Oh my god this is so biased
"serbians attack minoritys" ok just stop
listen if we were so bad and killed so many people why is it that in 1998 the population dispertion was as follows:
37% other 36% serbian 27 % albanian
and now what is it? it is:
7% serbia 3% other and 90 %(guess who)
so ask yourselvs who the real criminal is?

Anonymous said...

My former blog was about kosovo.

Anonymous said...

Are you saying that population in Kosova was 27% albanian and 34% serb in 1998?
Dude, you are an insult to human evolution.

Anonymous said...

This Autonomy is bullshit, if Albanians want to be free of Serbia, GO TO ALBANIA, if hungarians want to leave GO TO HUNGARY, these ethinic groups should stop taking parts of serbia just because they have a majority population in the areas.

Johnny said...

"these ethnic groups should stop taking parts of serbia just because they have a majority population in the areas."
You racist imbecile!
You see, there's something called democracy and there's also one thing called respect and equality for everyone. It's because of people like you that Serbia lost so much and will still lose what's left to lose. It's a shame for Serbia that so many of its citizens are so retrograde. As a conscious European, I strongly support the independence of Kosovo and Montenegro, and I also support that studidity may be erradicated from Serbia, so that we can all start supporting Serbia as well.

Anonymous said...

@ johhny, so you're saying any minority who is a majority in a particular area, can ask for independence?

Johnny said...

Yes, why not?
If it's better for the future of a determined region where a minority is a majority to become independent, then they naturally have the right to become independent.
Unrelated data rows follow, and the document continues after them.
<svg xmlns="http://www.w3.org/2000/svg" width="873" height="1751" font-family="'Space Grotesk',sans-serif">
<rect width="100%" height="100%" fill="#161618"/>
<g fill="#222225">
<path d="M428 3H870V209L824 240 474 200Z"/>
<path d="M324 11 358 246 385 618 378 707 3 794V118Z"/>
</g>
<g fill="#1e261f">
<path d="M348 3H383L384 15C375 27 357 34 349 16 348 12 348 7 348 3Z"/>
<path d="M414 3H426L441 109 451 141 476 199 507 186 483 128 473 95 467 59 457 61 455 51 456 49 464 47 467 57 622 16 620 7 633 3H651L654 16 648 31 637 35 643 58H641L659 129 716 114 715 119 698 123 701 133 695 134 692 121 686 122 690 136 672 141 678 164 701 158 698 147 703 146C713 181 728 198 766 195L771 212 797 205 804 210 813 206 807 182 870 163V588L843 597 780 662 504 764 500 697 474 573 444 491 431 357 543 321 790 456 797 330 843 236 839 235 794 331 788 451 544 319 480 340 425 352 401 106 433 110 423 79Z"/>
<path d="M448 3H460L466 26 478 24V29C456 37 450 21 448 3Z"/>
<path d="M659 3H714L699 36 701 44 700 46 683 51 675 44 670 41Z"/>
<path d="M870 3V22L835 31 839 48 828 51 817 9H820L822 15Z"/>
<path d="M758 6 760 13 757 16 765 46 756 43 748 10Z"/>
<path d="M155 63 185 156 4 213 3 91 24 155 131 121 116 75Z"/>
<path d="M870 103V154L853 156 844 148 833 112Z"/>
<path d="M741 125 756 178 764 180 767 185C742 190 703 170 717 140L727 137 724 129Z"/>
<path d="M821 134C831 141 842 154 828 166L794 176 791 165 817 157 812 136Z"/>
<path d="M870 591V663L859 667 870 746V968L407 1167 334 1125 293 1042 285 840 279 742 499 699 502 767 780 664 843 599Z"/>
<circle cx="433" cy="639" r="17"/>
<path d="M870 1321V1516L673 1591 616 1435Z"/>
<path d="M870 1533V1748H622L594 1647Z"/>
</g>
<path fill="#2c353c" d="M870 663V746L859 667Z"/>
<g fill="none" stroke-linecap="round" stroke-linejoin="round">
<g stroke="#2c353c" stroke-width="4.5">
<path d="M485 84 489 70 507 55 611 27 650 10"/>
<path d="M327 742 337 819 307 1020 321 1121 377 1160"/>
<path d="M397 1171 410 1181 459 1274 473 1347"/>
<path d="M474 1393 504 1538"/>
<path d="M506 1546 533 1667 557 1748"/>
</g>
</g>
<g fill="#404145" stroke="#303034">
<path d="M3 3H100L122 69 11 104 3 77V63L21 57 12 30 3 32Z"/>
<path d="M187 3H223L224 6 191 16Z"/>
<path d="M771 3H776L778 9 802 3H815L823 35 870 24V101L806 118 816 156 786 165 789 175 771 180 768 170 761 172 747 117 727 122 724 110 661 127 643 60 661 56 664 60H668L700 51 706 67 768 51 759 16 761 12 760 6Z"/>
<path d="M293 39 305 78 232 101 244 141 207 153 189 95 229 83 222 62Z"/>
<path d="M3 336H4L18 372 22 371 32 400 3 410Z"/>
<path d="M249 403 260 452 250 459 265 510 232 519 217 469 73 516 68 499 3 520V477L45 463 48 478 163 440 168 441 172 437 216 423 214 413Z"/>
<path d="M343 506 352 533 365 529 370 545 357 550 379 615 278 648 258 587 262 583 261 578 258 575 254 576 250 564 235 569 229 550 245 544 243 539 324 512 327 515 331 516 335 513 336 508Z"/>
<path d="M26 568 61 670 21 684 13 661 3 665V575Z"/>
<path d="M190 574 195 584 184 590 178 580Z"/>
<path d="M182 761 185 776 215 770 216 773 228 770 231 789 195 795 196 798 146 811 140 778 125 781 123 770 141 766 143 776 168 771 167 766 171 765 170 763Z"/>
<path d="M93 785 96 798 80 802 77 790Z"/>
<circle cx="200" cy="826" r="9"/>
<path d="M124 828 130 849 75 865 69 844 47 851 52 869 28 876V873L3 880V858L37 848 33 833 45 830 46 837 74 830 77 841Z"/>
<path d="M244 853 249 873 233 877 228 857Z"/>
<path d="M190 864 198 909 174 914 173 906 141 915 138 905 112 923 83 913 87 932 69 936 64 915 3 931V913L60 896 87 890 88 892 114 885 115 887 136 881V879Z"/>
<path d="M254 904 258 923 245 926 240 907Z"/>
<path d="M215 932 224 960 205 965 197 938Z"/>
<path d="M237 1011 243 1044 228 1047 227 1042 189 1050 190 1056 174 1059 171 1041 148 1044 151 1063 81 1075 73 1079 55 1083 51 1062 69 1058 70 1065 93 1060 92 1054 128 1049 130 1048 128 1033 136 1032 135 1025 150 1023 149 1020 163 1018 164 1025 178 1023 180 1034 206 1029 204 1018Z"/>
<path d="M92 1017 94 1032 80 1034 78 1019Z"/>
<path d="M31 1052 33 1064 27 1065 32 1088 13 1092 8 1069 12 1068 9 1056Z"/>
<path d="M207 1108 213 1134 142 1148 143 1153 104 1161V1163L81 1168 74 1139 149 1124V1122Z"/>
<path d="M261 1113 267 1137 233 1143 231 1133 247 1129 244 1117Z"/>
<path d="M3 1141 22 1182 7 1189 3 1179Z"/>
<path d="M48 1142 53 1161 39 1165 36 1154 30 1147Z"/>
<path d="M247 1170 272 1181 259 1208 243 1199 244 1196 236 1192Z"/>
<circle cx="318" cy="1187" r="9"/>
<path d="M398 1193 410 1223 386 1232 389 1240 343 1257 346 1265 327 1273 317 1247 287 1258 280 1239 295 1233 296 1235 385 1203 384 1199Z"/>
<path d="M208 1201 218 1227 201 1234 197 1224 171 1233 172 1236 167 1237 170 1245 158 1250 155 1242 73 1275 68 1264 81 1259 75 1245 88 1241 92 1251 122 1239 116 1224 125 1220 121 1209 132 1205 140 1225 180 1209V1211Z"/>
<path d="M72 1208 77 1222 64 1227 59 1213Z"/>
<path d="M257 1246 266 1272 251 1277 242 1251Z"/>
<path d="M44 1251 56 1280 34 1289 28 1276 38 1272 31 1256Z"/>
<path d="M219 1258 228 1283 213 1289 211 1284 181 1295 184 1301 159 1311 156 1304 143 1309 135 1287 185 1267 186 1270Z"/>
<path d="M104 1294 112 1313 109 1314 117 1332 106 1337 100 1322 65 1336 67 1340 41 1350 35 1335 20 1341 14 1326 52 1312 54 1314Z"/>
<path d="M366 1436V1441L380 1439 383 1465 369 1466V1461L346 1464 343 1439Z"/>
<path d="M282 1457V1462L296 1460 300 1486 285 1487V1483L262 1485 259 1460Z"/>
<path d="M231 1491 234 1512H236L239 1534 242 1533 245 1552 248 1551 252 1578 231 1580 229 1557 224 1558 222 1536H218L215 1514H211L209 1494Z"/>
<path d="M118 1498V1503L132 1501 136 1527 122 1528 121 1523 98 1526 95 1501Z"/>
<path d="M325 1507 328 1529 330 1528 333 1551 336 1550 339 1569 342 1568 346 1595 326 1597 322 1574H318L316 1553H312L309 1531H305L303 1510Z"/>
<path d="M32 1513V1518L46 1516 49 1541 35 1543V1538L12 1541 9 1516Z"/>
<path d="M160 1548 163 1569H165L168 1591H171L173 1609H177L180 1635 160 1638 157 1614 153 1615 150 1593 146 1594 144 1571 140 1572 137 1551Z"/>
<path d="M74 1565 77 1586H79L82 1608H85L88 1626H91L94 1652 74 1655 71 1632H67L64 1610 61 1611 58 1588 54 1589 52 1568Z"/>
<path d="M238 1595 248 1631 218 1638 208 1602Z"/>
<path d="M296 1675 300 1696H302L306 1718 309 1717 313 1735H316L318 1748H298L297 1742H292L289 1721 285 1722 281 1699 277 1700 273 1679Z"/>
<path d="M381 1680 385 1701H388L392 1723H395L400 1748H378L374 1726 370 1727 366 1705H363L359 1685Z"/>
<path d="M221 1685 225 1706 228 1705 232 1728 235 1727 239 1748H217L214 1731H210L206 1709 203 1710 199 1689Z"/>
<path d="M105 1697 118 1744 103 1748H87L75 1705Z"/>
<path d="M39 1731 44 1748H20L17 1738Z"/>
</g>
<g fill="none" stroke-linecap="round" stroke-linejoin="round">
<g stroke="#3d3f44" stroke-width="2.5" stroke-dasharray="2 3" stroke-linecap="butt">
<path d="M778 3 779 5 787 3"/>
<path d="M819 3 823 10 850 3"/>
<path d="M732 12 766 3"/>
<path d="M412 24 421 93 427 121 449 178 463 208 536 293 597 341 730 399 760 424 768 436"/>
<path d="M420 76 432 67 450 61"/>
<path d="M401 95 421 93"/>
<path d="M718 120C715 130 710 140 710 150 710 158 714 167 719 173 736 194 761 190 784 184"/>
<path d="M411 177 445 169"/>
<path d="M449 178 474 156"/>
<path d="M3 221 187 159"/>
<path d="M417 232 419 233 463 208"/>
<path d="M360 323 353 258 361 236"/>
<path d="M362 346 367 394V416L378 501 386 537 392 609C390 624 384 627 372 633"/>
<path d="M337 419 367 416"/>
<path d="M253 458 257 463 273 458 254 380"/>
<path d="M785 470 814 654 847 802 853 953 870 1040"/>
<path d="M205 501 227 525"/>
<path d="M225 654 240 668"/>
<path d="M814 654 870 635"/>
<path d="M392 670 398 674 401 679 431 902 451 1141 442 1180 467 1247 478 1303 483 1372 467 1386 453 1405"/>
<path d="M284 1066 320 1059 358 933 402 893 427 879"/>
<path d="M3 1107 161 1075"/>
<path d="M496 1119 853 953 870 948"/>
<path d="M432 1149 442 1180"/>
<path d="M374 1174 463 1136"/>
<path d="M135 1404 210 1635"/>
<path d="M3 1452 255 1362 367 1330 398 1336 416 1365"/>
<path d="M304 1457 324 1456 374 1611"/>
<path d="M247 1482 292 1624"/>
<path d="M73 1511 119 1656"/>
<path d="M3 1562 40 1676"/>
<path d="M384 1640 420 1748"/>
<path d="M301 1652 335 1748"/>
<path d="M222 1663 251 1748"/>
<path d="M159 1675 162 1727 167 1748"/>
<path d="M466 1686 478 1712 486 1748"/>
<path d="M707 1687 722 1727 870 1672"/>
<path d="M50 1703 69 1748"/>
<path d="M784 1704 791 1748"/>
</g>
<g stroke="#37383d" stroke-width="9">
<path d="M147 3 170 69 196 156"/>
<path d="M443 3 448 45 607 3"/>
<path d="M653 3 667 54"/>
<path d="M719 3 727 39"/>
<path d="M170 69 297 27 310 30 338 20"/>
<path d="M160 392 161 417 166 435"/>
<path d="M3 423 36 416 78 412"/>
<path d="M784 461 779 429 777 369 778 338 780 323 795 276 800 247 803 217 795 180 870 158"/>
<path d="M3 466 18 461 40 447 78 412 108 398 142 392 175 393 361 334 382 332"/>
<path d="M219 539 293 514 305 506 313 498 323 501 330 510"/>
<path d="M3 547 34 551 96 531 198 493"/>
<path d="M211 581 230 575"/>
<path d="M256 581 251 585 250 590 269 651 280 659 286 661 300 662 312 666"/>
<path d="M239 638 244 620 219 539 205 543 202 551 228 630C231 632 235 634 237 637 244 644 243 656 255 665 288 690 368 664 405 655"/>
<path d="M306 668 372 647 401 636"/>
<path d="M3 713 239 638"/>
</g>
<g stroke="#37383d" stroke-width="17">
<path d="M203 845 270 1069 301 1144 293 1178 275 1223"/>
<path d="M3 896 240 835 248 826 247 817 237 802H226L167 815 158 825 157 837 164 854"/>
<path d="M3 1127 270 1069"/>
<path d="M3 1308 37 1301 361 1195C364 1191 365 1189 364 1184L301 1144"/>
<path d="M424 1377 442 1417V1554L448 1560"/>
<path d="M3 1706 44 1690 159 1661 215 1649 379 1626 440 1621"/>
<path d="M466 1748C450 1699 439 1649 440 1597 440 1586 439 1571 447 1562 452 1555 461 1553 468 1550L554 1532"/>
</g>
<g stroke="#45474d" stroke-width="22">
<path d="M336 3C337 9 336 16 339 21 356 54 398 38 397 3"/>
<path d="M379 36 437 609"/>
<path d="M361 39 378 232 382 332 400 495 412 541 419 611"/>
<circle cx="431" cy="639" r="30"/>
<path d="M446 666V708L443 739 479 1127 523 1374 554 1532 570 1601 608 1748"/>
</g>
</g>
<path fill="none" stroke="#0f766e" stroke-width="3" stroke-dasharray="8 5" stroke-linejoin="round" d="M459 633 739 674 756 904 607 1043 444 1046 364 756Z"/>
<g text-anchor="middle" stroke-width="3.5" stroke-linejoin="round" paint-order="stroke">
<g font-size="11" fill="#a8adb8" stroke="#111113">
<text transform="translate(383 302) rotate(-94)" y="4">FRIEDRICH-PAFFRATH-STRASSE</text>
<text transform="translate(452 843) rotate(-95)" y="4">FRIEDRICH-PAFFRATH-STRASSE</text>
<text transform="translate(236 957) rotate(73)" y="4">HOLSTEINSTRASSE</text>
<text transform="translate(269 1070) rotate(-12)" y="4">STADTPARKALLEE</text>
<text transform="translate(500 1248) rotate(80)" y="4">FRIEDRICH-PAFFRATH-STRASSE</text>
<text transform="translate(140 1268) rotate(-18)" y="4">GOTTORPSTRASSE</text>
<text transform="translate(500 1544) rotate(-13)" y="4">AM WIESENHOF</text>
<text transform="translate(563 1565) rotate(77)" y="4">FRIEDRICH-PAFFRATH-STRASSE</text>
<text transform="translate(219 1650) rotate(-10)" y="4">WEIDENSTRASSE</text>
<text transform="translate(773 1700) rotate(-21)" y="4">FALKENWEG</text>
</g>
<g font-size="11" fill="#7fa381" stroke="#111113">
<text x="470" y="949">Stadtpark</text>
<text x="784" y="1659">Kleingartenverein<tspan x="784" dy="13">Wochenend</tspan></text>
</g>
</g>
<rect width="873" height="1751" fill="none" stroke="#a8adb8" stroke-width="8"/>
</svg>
The idea of a sovereign country only makes sense if its boundaries go along the boundaries of the ethnic community that find that country's nationality as their own. Minorities within them should abide to the rules of that country if their rights are respected. When a minority becomes a majority in a single area, then it's up to them to decide whether they should be better off by separating, or remaining within the country. Serbia had its chance to provide Kosovar Albanians with rights that would make them feel comfortable within Serbia. The Great Serbia nonsense and the disrespect by the Kosovar citizens' rights could only have the result of growing their bitter disappointment and willingness to break away from Serbia. It was actually a gross miscalculation by Milosevic. A minority that is a majority is never to be underestimated.

Anonymous said...

Thanks for the reply Johnny. I can see what your saying, but how far should that go? Just taking the United States and African Americans as a example, the city of "Gary, Indiana, had the highest percentage of black residents of any U.S. city in 2000, with 85 percent, followed closely by Detroit, Michigan, with 83 percent. Atlanta, Georgia, has a large African-American population of about 65 percent. The nation's capital, Washington, D.C., had a 60 percent black population." (From wikipedia) Now we know what kind of situation, a large proportion of the African American population are in, should these cities, if the majority wanted it, be declared independent?